Although Turkey had a wide variety of minerals, its resources were only partially developed. Turkey was the world's largest producer of boron, accounting for half of world output, and was known for such industrial minerals barite, celestite (strontium), clays, emery, feldspar, limestone, magnesite, marble, perlite, pumice, and trona (soda ash). Other minerals actively exploited and marketed were copper, chromite, iron ore, sulfur, pyrite, manganese, mercury, lead, zinc, and meerschaum. Mining (of coal, chromite, copper, and boron) was Turkey's fourth-leading industry in 2002, followed by steelmaking, petroleum, and construction. The primary mineral sector's contribution to GDP has been in the 1.1–1.5% range; total revenues of the mineral industry (primary and processed mineral commodities, including refined petroleum products and steel) contributed 10%, and accounted for two-thirds of Turkey's manufacturing output. Turkey was a significant exporter of borates and steel, and also exported chromite, copper, zinc, and a wide variety of industrial minerals and derived chemicals; exports of crude mine and quarry materials accounted for 1.4% of Turkey's total exports in 2000, and those of processed mineral commodities accounted for 16%. Among crude minerals, copper exports earned $221 million ($180 million in 1999); dimension stone, $189 million ($151 million in 1999); and borates, $108 million ($123 million in 1999).
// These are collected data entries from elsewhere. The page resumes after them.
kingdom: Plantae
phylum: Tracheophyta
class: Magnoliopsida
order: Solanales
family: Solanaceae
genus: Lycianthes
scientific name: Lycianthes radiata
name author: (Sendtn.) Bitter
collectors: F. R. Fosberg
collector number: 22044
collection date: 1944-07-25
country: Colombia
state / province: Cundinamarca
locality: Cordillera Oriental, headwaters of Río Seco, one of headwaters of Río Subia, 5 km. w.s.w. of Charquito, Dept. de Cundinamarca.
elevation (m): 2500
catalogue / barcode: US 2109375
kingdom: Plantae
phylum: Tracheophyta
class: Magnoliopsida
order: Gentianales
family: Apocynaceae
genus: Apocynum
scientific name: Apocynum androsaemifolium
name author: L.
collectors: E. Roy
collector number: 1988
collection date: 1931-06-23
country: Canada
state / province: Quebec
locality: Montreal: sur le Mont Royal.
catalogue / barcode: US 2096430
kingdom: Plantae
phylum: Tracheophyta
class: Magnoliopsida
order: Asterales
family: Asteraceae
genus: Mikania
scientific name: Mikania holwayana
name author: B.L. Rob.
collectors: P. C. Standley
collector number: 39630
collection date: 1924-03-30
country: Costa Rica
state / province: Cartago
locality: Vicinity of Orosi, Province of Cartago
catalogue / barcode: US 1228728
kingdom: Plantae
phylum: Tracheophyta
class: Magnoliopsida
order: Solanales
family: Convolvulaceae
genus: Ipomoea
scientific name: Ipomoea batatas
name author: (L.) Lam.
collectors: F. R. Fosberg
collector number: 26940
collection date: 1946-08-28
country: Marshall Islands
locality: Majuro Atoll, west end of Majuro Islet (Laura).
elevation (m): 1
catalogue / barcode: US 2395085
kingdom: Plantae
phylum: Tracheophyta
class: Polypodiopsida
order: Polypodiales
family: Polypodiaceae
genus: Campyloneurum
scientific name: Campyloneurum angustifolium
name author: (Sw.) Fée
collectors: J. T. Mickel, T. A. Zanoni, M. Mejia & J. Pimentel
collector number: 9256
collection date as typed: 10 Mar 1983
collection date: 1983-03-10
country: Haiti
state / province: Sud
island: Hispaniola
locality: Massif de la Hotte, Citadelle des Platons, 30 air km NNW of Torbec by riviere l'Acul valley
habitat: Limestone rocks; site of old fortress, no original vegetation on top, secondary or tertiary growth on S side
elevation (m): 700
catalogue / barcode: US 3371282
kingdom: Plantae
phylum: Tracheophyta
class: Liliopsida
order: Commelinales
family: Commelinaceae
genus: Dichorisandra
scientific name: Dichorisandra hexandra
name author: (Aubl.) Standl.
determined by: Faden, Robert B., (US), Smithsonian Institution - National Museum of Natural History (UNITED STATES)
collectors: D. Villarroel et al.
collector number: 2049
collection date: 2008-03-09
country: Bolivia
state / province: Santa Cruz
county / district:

Production of copper (metal content) in 2000 was 76,053 tons, up from 40,000 in 1998; dolomite, 957,182 tons; limestone (other than for cement), 30.3 million tons, down from 52.4 million tons in 1998; marble, 647,160 cu m, compared to 739,240 in 1999 and 275,000 in 1996; quartzite, 2.74 million tons; chromite (gross weight), 545,725 tons, down from 1.7 million tons in 1997 (70% was salable); boron concentrates, 1.45 million tons, down from 1.65 million tons in 1998; bauxite from the public sector, 458,537 tons (30,000 tons per year were produced by the private sector); feldspar, 1.15 million tons; iron ore (metal content), 2.45 million tons, down from 3.2 million tons in 1998 and 3.5 million tons in 1996; celestite strontium concentrates, 25,000 tons; and meerschaum, 500 kg, down from 10,350 kg in 1989. Eskisehir, in northwestern Anatolia, was the world center of meerschaum (sepiolite)—Turkey was famous for its meerschaum pipes. Also produced in 2000 were alumina, antimony, gold, lead, manganese, silver, alumina sulfate (alunite), barite, hydraulic cement, clays (including bentonite and kaolin), emery, fluorspar, crude glass, graphite, gypsum, lime, magnesite, nitrogen, perlite, pumice, cupreous pyrite, sand and gravel, silica sand, sodium compounds (salt, soda ash [trona], and sodium sulfate), stone (basalt, diabase, granite, onyx, sandstone, serpentine, slate, and travertine), sulfur, talc, and zeolite. No zinc or cadmium was produced in 2000

Despite the divestment of a large portion of the state-owned minerals sector holdings, to domestic and foreign investors, the government remained a significant factor in most sectors of the minerals industry, through shareholdings in a number of private companies and various state-owned industrial corporations. In recent years, the government has been encouraging mineral exports as well as domestic and foreign private mining investment. Ongoing privatization costs were expected to result in layoffs and the closure of inefficient operations. Most of the nation's 3,000 mines were small. Resources of metallic commodities minable by large-scale methods were known for bauxite, chromite, copper and copper-zinc, gold, iron, and silver.